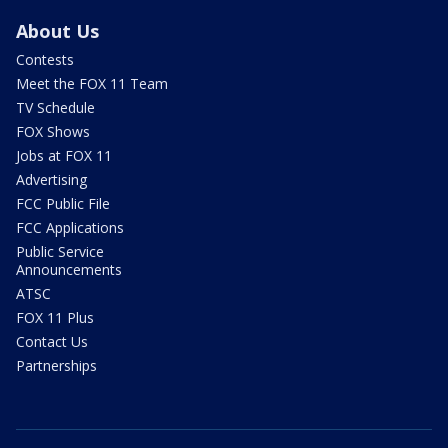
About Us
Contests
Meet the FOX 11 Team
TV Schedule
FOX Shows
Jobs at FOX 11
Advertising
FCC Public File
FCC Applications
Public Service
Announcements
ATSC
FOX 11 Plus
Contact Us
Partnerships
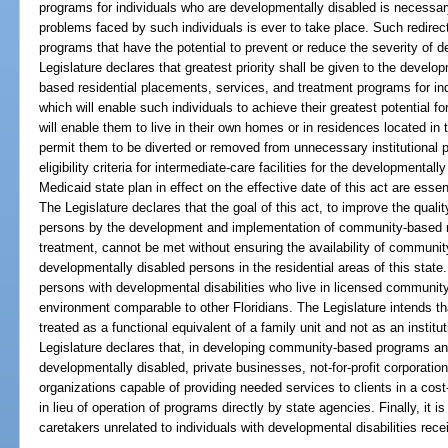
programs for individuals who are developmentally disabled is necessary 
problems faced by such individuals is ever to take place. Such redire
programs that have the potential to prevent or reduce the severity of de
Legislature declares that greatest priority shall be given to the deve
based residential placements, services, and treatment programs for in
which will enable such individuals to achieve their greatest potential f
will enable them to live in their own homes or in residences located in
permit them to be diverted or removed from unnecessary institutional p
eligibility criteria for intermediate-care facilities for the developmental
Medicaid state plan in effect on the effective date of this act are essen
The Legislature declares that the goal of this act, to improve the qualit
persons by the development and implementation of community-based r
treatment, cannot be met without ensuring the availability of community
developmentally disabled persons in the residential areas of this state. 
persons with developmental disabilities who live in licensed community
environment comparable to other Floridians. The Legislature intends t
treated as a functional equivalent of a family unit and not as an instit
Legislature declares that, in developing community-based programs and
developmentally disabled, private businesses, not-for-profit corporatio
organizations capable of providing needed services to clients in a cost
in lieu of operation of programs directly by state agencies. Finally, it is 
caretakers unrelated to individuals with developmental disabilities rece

==========

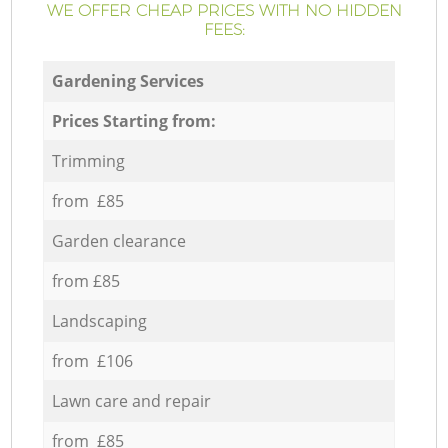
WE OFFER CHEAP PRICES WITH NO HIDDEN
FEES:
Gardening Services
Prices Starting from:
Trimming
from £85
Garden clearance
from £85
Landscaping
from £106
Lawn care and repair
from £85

==========

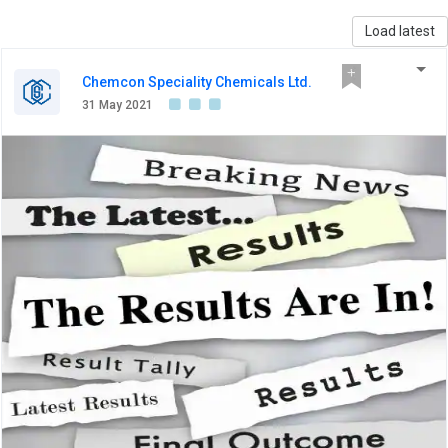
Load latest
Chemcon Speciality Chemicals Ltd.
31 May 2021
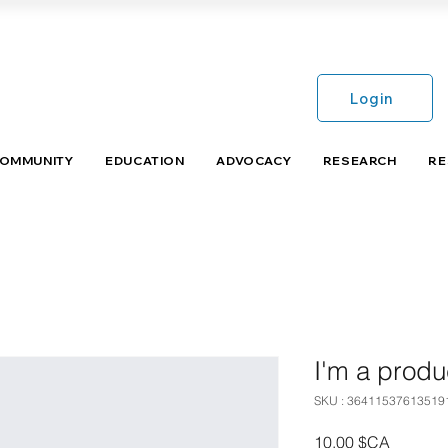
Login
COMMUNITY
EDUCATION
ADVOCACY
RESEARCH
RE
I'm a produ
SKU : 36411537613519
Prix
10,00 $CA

==========

▸ **WHAT THE TASK REQUIRES**
Nothing but a number is expected: how many lines in the data above hold the word "greatest".

▸ **EXERCISE RESPONSE**
2